He condemned Trump's frequent citing of stock market gains to gauge the well-being of American workers. About 52% of American families have some investments on Wall Street, mostly through retirement accounts.

"Trump says, 'Everyone is in the stock market.' What the hell is he talking about?" said Biden. "I have a different measure from which I judge the health of the American economy. My measure is Scranton, Duluth, Hermantown. I see hardworking women and men just trying to earn an honest living to take care of their families."

The battle lines in Minnesota reflect those that stretch across much of the Industrial Midwest.

As Democrats solidify gains in urban and suburban communities, rural areas dominated by non-college educated white voters are more receptive to Trump's "law and order" message and demonization of anti-pollution rules that inhibit mining and manufacturing.

The Trump campaign sees the state as especially fertile ground in the aftermath of the racial justice protests that erupted there in response to the police killing of George Floyd, an unarmed Black man, in Minneapolis on May 25.

Yet the president's warnings that a Biden White House would encourage more unrest is not resonating in the metropolitan areas where protests have taken hold, but in rural communities like Bemidji, where Trump was scheduled to speak Friday evening.

"There is very high polarization, and very high mobilization on both sides," said James Read, a professor of political science at the College of Saint Benedict/Saint John's University, near St. Cloud. The vote in the state is "going to be close, and it's going to be very high turnout."

Rural farming areas that once had Democratic lawmakers, Read said, have "become a Republican monolith."

"It's a cultural opposition and mutual suspicion between small towns on one hand and metropolitan areas on the other," Read said of the state that embraced such progressive giants as the late Sen. Paul Wellstone, the late Vice President Hubert Humphrey and former Vice President Walter Mondale.

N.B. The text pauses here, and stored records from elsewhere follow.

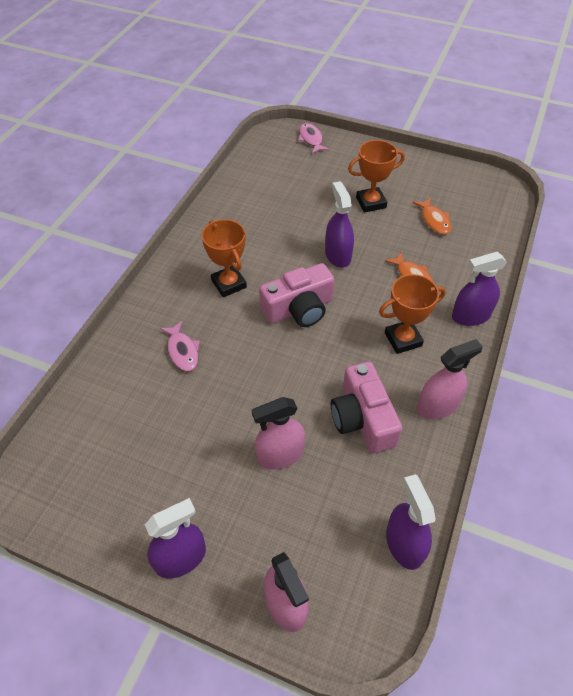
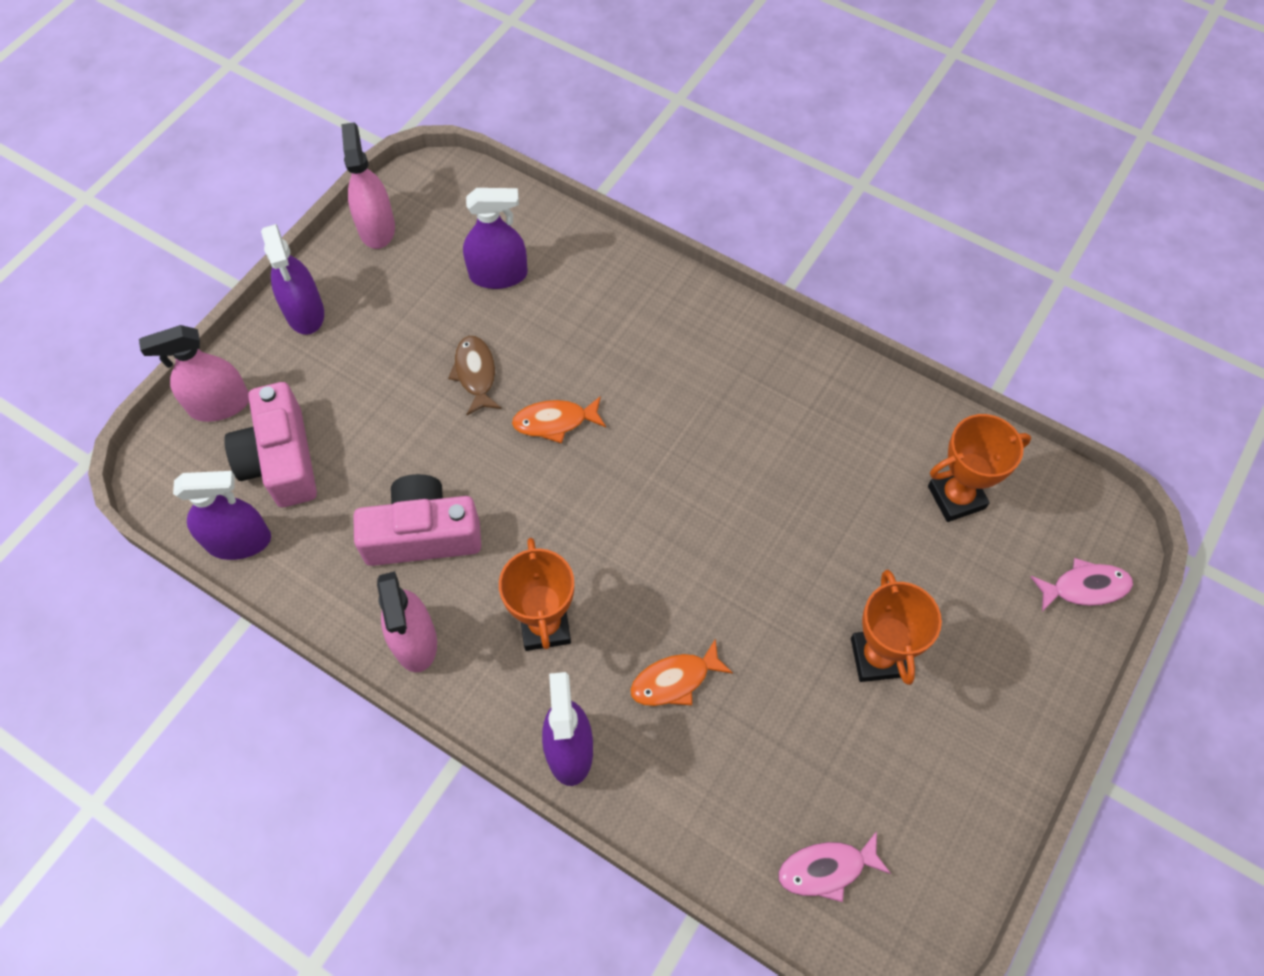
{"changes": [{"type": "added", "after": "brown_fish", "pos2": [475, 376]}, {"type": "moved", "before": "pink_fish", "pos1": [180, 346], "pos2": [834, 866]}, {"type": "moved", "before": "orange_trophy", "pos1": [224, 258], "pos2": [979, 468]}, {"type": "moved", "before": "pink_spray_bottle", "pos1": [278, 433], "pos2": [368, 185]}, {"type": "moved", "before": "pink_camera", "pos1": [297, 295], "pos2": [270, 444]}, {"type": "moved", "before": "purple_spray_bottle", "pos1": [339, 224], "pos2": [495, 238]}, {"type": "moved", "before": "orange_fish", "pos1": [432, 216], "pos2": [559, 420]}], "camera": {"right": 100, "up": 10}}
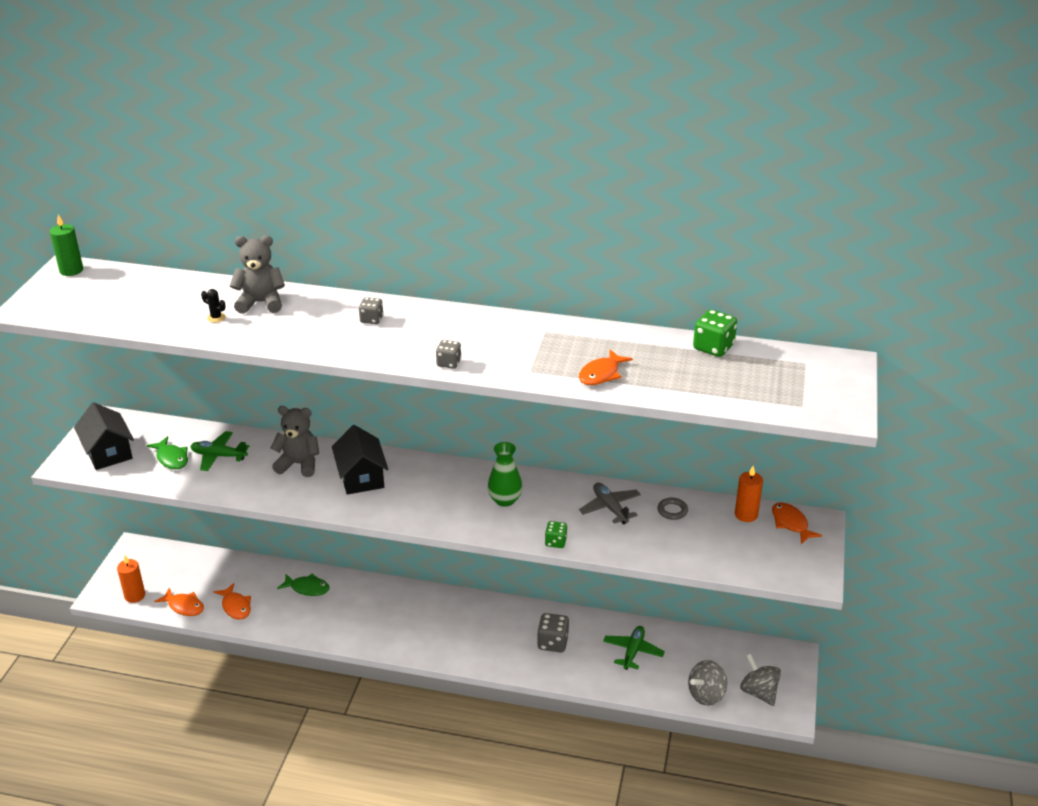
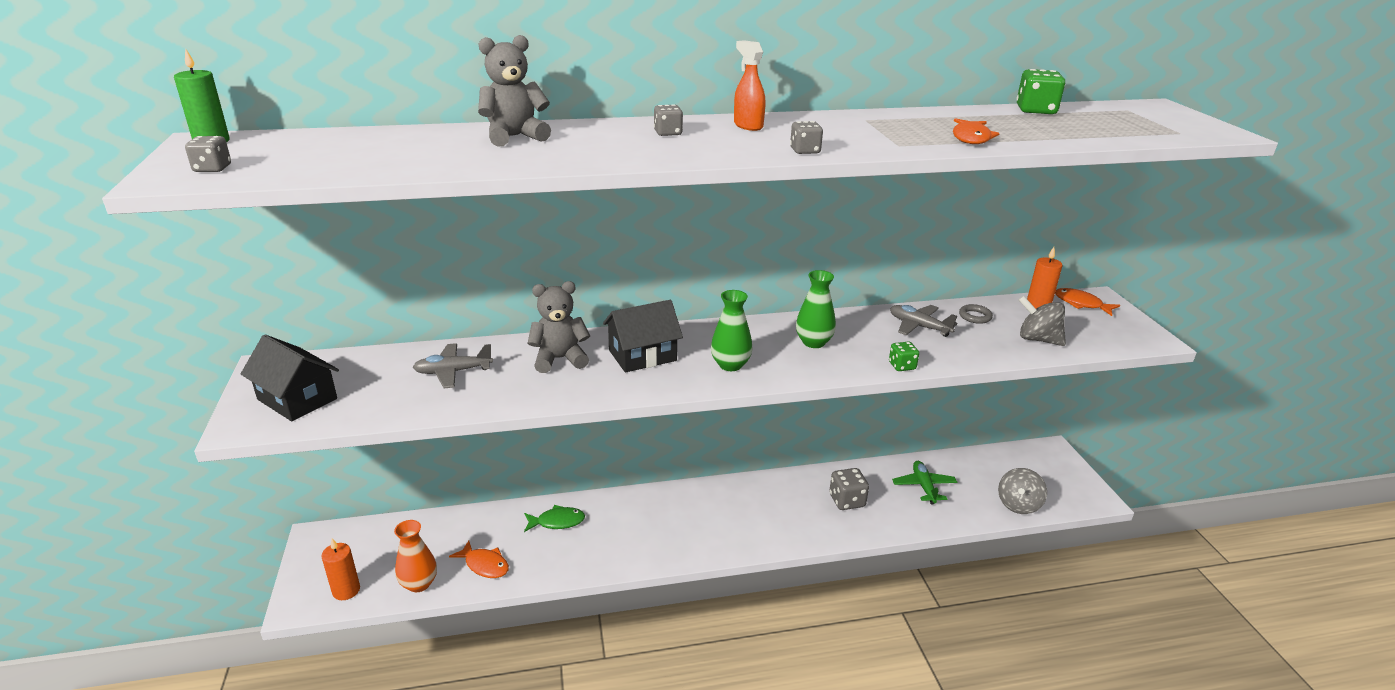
{"changes": [{"type": "removed", "before": "green_fish", "pos1": [167, 452]}, {"type": "removed", "before": "black_cactus", "pos1": [213, 306]}, {"type": "added", "after": "grey_dice", "pos2": [208, 154]}, {"type": "added", "after": "green_vase", "pos2": [731, 330]}, {"type": "added", "after": "orange_spray_bottle", "pos2": [749, 85]}, {"type": "moved", "before": "grey_spinning_top", "pos1": [760, 680], "pos2": [1042, 321]}, {"type": "replaced", "before": "orange_fish", "after": "orange_vase", "pos1": [179, 602], "pos2": [415, 556]}, {"type": "recoloured", "before": "green_plane", "after": "grey_plane", "pos1": [219, 451], "pos2": [453, 365]}, {"type": "turned", "before": "black_house", "pos1": [360, 460], "pos2": [643, 336], "turn": -75}], "camera": {"right": -25, "up": -5}}
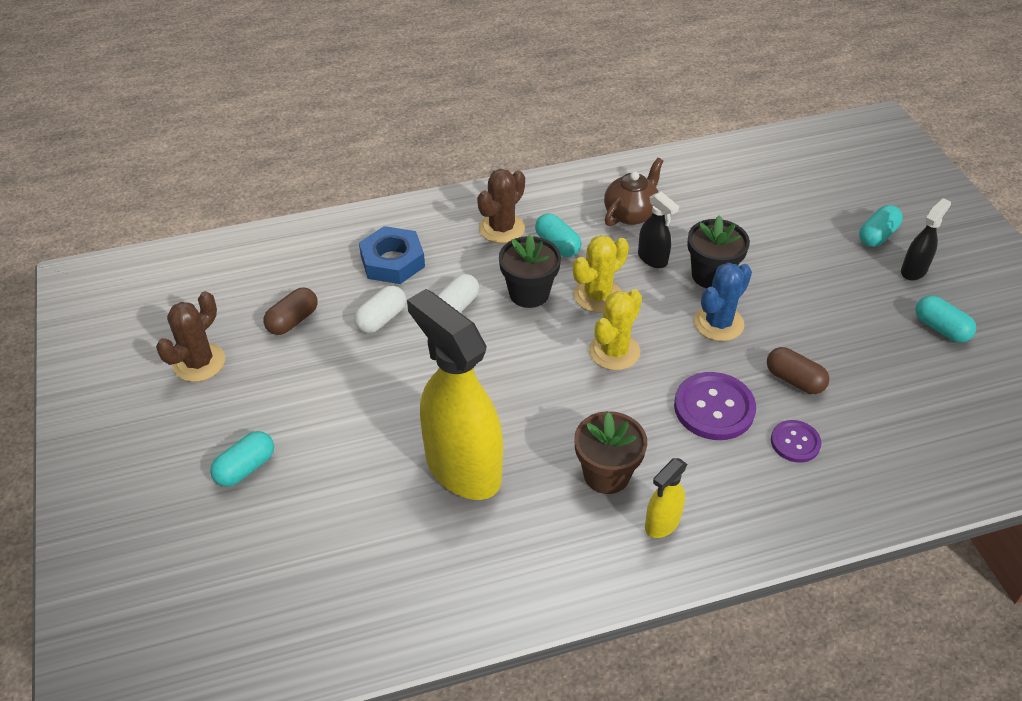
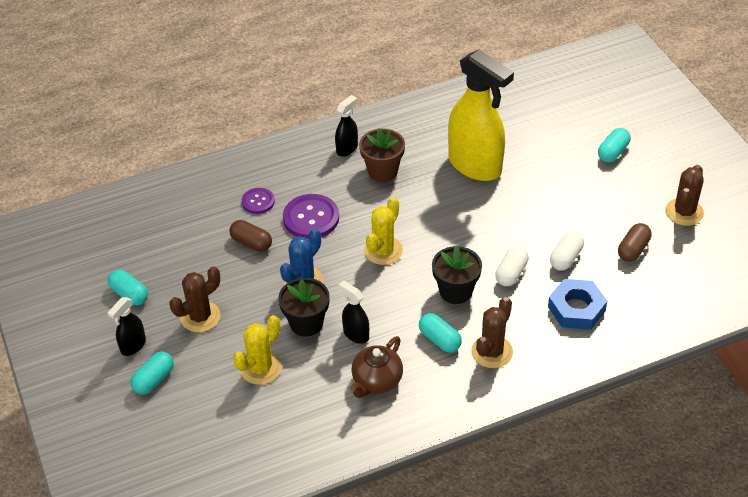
{"changes": [{"type": "added", "after": "brown_cactus", "pos2": [195, 299]}, {"type": "moved", "before": "yellow_cactus", "pos1": [601, 274], "pos2": [257, 350]}, {"type": "recoloured", "before": "yellow_spray_bottle", "after": "black_spray_bottle", "pos1": [666, 498], "pos2": [346, 126]}], "camera": {"right": 175, "up": 0}}
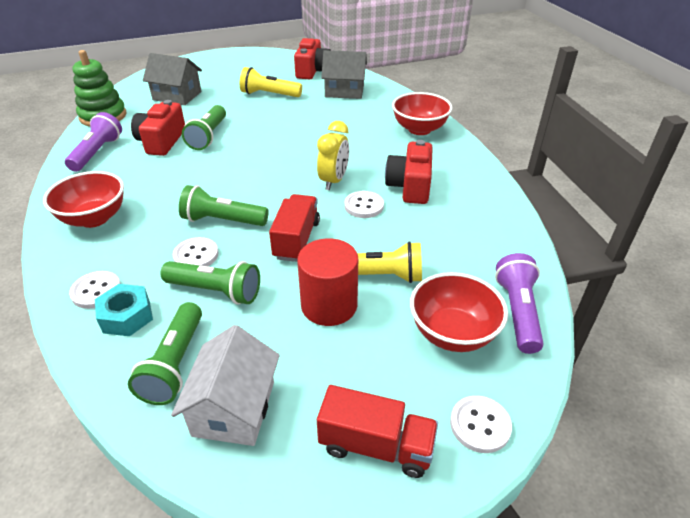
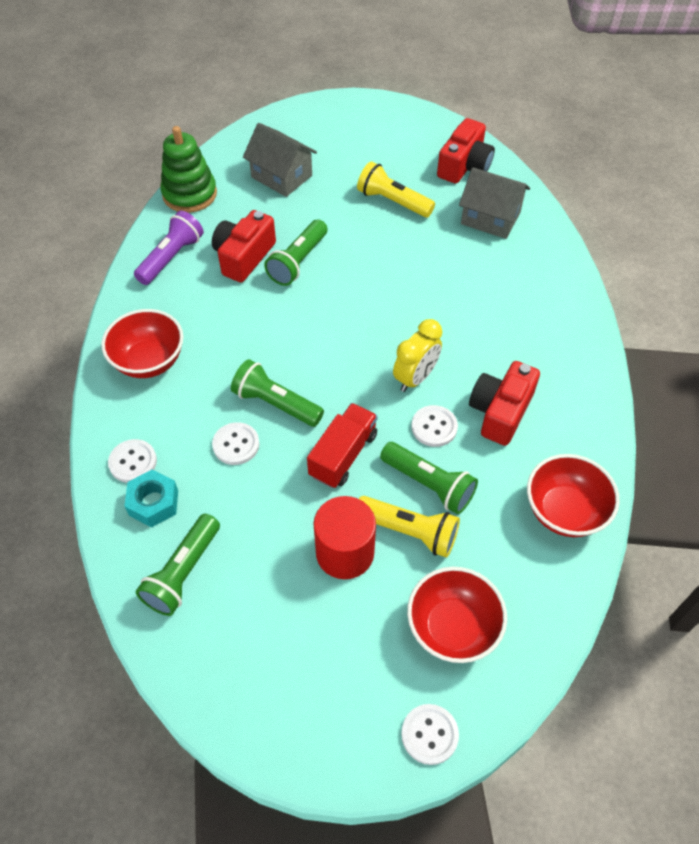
{"changes": [{"type": "removed", "before": "white_house", "pos1": [225, 385]}, {"type": "removed", "before": "red_truck", "pos1": [377, 431]}, {"type": "removed", "before": "purple_flashlight", "pos1": [519, 303]}, {"type": "moved", "before": "green_flashlight", "pos1": [210, 282], "pos2": [429, 478]}, {"type": "moved", "before": "red_bowl", "pos1": [422, 113], "pos2": [573, 495]}], "camera": {"right": 20, "up": 15}}
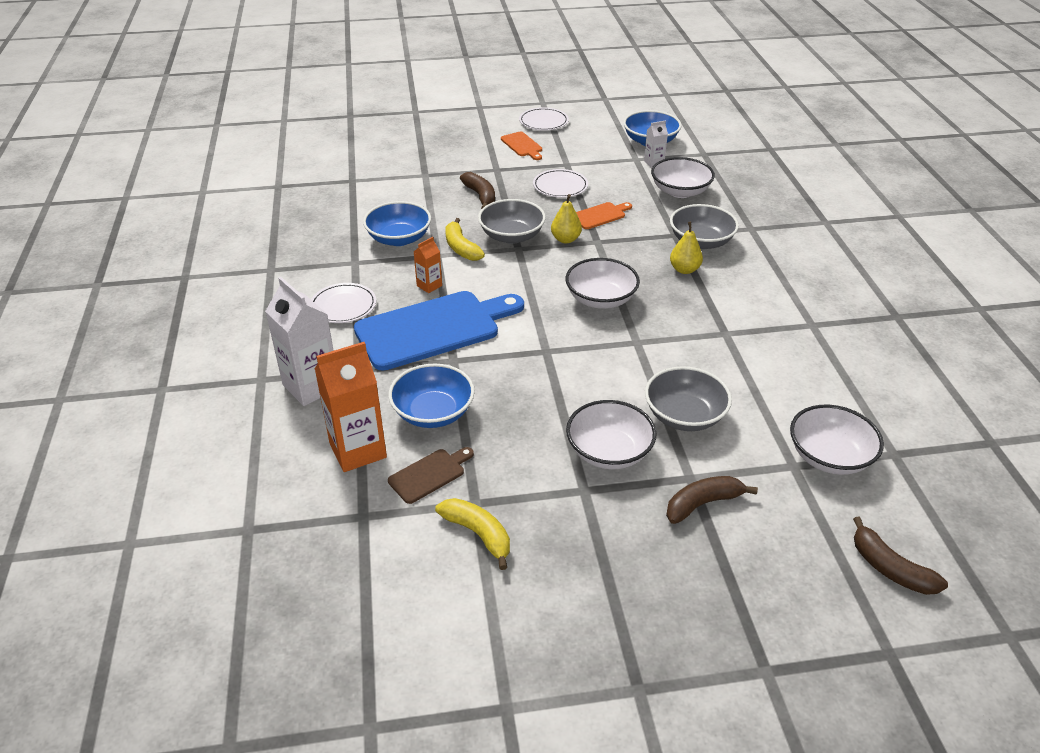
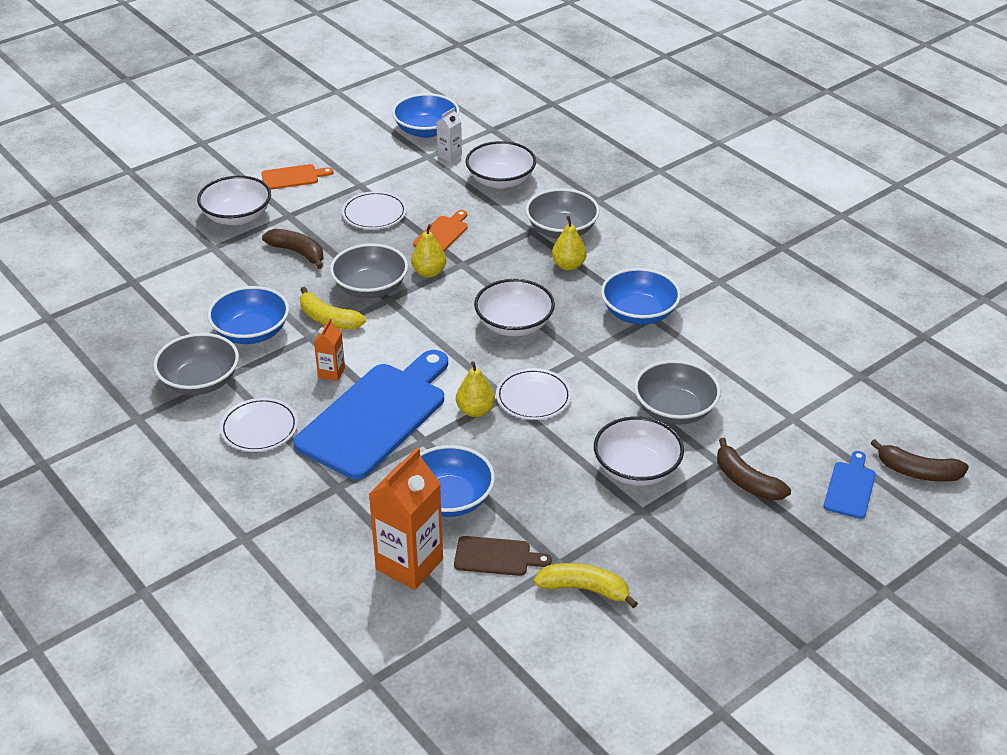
{"changes": [{"type": "removed", "before": "white_carton", "pos1": [299, 341]}, {"type": "added", "after": "grey_bowl", "pos2": [196, 364]}, {"type": "added", "after": "yellow_pear", "pos2": [475, 389]}, {"type": "added", "after": "blue_bowl", "pos2": [641, 296]}, {"type": "added", "after": "blue_cutting_board", "pos2": [850, 485]}, {"type": "moved", "before": "white_plate", "pos1": [544, 119], "pos2": [534, 394]}, {"type": "moved", "before": "white_bowl", "pos1": [837, 440], "pos2": [234, 200]}, {"type": "turned", "before": "brown_cutting_board", "pos1": [431, 475], "pos2": [503, 556], "turn": 75}, {"type": "turned", "before": "orange_cutting_board", "pos1": [521, 145], "pos2": [297, 177], "turn": -45}, {"type": "turned", "before": "brown_banana", "pos1": [712, 500], "pos2": [754, 469], "turn": -75}], "camera": {"right": -30, "up": 0}}
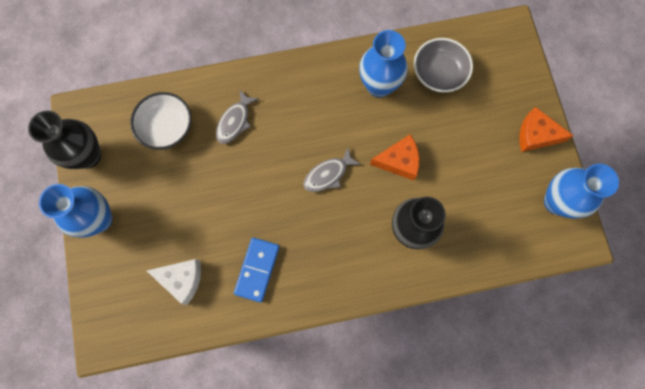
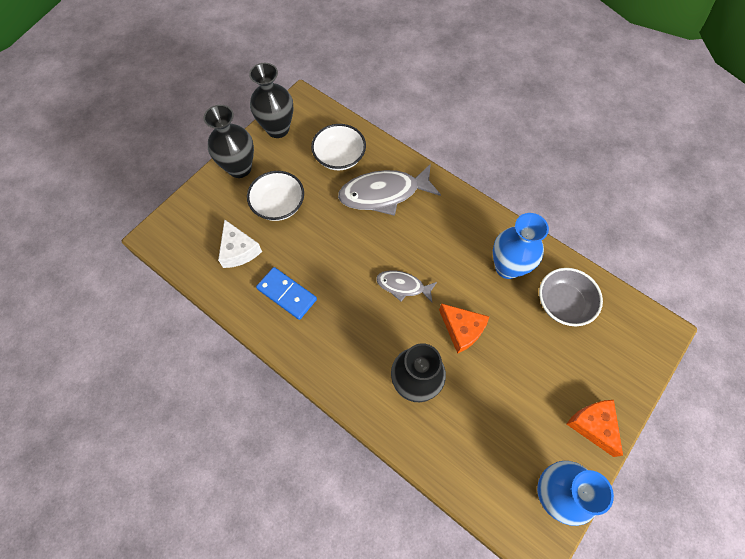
{"changes": [{"type": "added", "after": "white_bowl", "pos2": [275, 196]}, {"type": "recoloured", "before": "blue_vase", "after": "black_vase", "pos1": [75, 211], "pos2": [229, 141]}, {"type": "turned", "before": "blue_domino", "pos1": [257, 270], "pos2": [286, 293], "turn": 60}, {"type": "resized", "before": "grey_fish", "pos1": [237, 117], "pos2": [389, 190], "scale": 1.8}], "camera": {"right": 50, "up": -10}}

Mining has creating a potential opening for Trump. Union workers in the sector are dismayed with environmental policies pushed by Democrats that restrict extraction of metals like nickel and copper, which can create environmental hazards.

The environmental damage threatens tourism, which supplies more jobs in the area, but lower-paying jobs. It's also increased disdain for urban areas the miners blame for valuing green policies over their livelihoods.

One such fight is playing out near the Boundary Waters Canoe Area Wilderness, the most visited wilderness area in the country.

Over the objections of environmentalists, the Trump administration is trying to push through approval of a mine proposed by Twin Metals, a company owned by Chilean mining giant Antofagasta.

The push has the potential to boost support among a key group of voters in a hard-fought state, as does another sudden major policy initiative the president announced this week that has political implications in Florida, another battleground where Trump is struggling.

He announced $13 billion in federal aid for Puerto Rico, a sudden reversal after years of refusing to authorize more hurricane assistance to the territory in the face of stinging criticism from its elected leaders.

The move was an appeal to Puerto Rican voters in the Sunshine state, which Trump made clear when he attacked Biden while announcing the aid from the White House.

In Minnesota, Biden has worked to make inroads in the Iron Range by focusing on how much the steel industry has suffered under this administration.

The Biden campaign blames a Trump trade policy that has led to steel shipments plummeting and the idling of mining operations.

But a linchpin of the Biden agenda is an ambitious, $2 trillion climate and environmental justice plan that is a tough sell in places like the Iron Range, where workers worry the planed regulations will cost their livelihoods.

Biden's strength in the suburbs appears to be counteracting the damage threatened to his campaign by such voter skepticism. And his strong union ties and Scranton roots are blunting Trump's attempts to paint the Democrat as an unhinged socialist in the communities the president has targeted for gains.